My dad was born in Hollis, OK on December 8, 1928, and died in Canyon, TX on March 18, 2010. The family moved from Oklahoma to a homestead in West Camp, TX when he was a very young child. The first house they had in Texas had two rooms, with no running water or electricity. He told my sister Deana and me wonderful stories about that house and what it was like to grow up there, taking baths in a number 3 washtub with water his mother Bonnie had heated on the stove. He attended school at the West Camp schools for some time, but eventually went to high school at Farwell, which is 9 miles north of West Camp and is the town in which I was raised. That is where he met my mother, and played football with her brothers on the five man football team.
Dad attended Texas Tech University for a while, then joined the Air Force, serving from 1950-1953. He was initially stationed in Fairbanks, AL. He proposed to my mother via mail from there, and his parents drove her from Texas to Alaska to marry him. My mother despised cold weather, so the fact she would travel for weeks with her future in-laws to the northernmost parts of Alaska to be with my dad is a testament of love.
After leaving the Air Force, Dad returned to Farwell to farm. Farming was more than an occupation for Dad, it was a vocation, a place where his great joy met the world's deep need. To say he had a green thumb would be an understatement. He grew lush fields of wheat, corn, maize, and cotton, and at one point was among the largest growers of watermelon in the nation. Every few days he would haul a few watermelons home from the farm in his pickup truck for me to sell for $1 each in the front yard, and I got to keep the money. Farwell is a sleepy little town, so doing the actually selling was kind of boring. Making the signs, setting up the stand, climbing the willow tree in the front yard, and fighting / playing with my sister was where the real action was.
Dad retired from farming in the early 1980s with a worn out back and creaky joints. In 1985, my mother was diagnosed with pancreatic cancer, which is fast moving and always fatal. Her mother had died of cancer when she was a girl, and having cancer was one of her greatest fears. She faced the next 18 months with bravery and grace, and died at home with him at her side.
The following year, he married Liz, a close family friend who taught me 7th and 8th grade history. They had 19 good years together, although Liz contended with cancer for more than a decade of their relationship. She was cheerful and brave even in the toughest of situations, and Dad was a devoted caregiver. All told, Dad spent more than 14 years caring for the two women he loved as they faced cancer.
Shortly after Liz died, we realized that Dad was becoming more erratic and forgetful. He had developed vascular dementia. We had a couple of more good years with Dad, but he declined fairly rapidly and died in 2010.
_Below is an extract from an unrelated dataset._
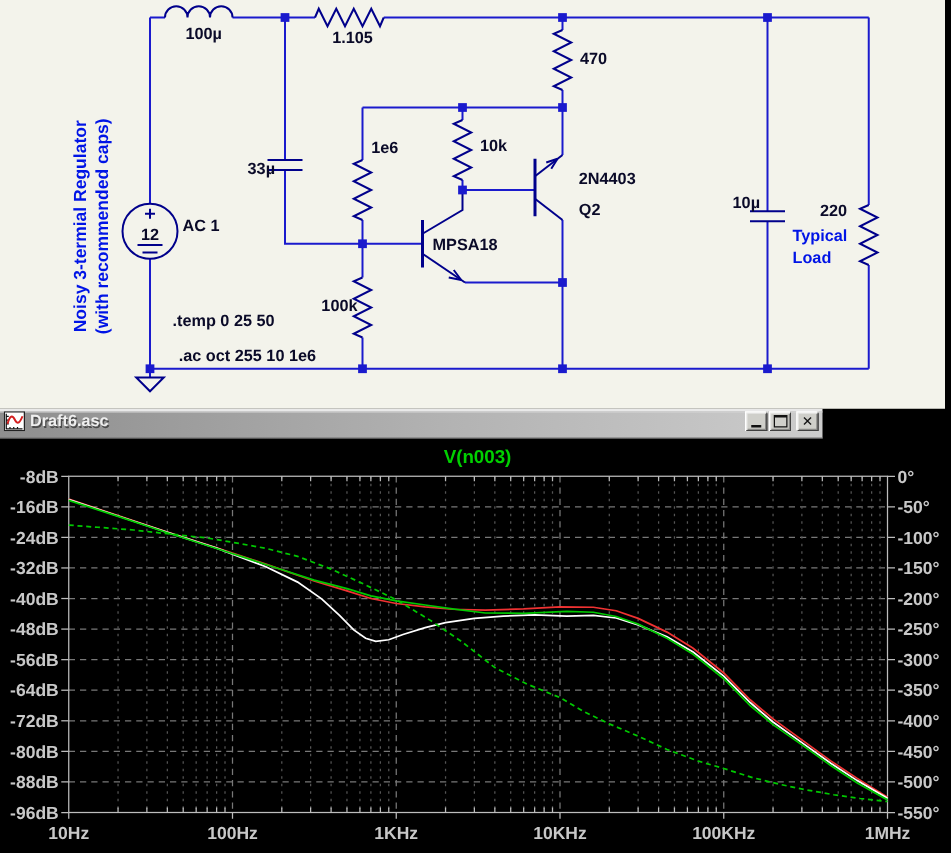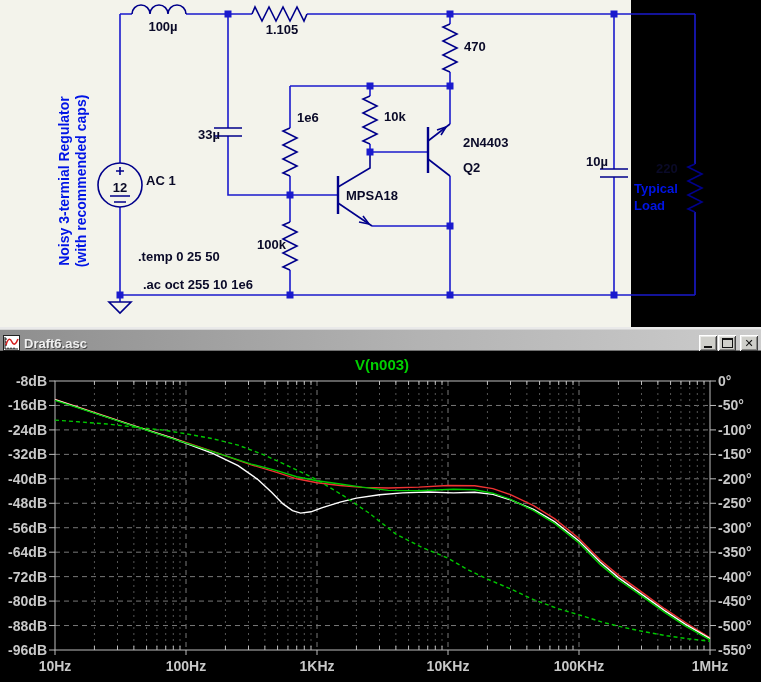"100µ" #schematic-area { width: 631px -> 756px }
Like many people of his generation, Dad saw amazing changes over the course of his life. He went from living in a tiny house without amenities to the era of cable and the internet. When he was born, antibiotics hadn't been discovered and bacterial illness was often fatal. As a boy, he plowed the ground with a team of mules. By the time he died, tractors had television and GPS to guide them. He was a boy during World War II, saw the booming but fearful America of the 50s, and witnessed the upheaval of the 60s. He and Liz were directly affected by the AIDS crisis in the 80s and 90s, giving love and support to me and Liz's son Craig in the midst of tremendous challenges. He lived to vote for and see the inauguration of the first black President of the United States.
Through all of these changes and challenges, my Dad had a few sayings that he repeated to Deana and myself, and that he lived by:
- Learn to accept people as they are.
- Remember that God is love.
- Work hard and make whoever has hired you "a good hand."
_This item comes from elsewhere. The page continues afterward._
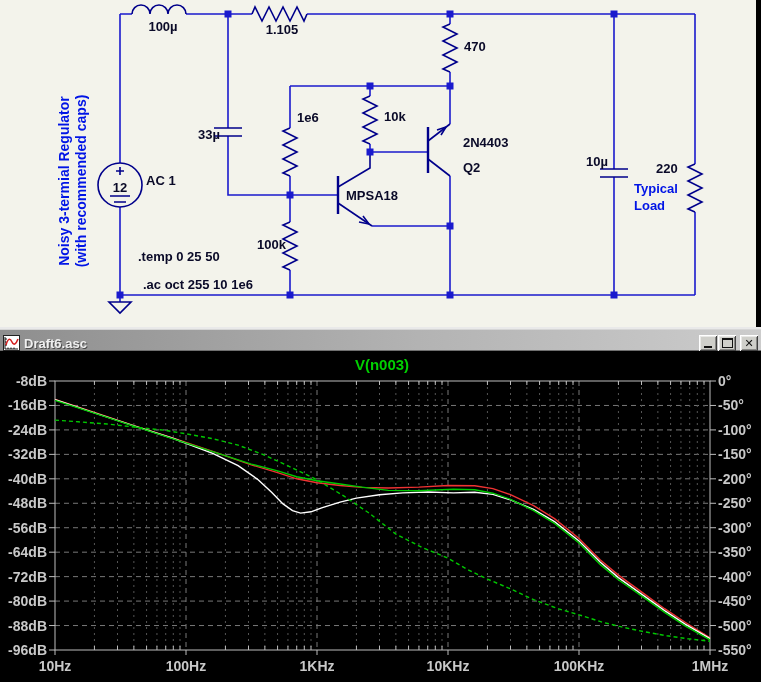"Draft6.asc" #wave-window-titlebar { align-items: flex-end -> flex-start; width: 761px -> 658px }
- Smile and the world smiles with you.
- You're the only son I have and I love you (he said the same thing to Deana about being his daughter.)
Dad taught me that the measure of a man is how generous he is with those in real need, not only financially, but in terms of time, love, and money. He had a wicked sense of humor, and he helped me learn that nothing is unbearable if we can find something to laugh at. He loved his family, and took great delight in and adored his grandchildren.
I was blessed that he was irrationally proud of me, once telling a startled close friend that he was "real proud of my t-cells" after I got a good lab report. Three days before he died, he turned and looked at me and said, "Son, I'm so proud that you met a nice young man like David," a saying that delighted my slightly older husband.
He was salt of the earth, the apple of my eye, and the best dad that anyone could have or hope for. I feel him with me every day and I am grateful for his presence in my life. Happy Birthday Don Williams.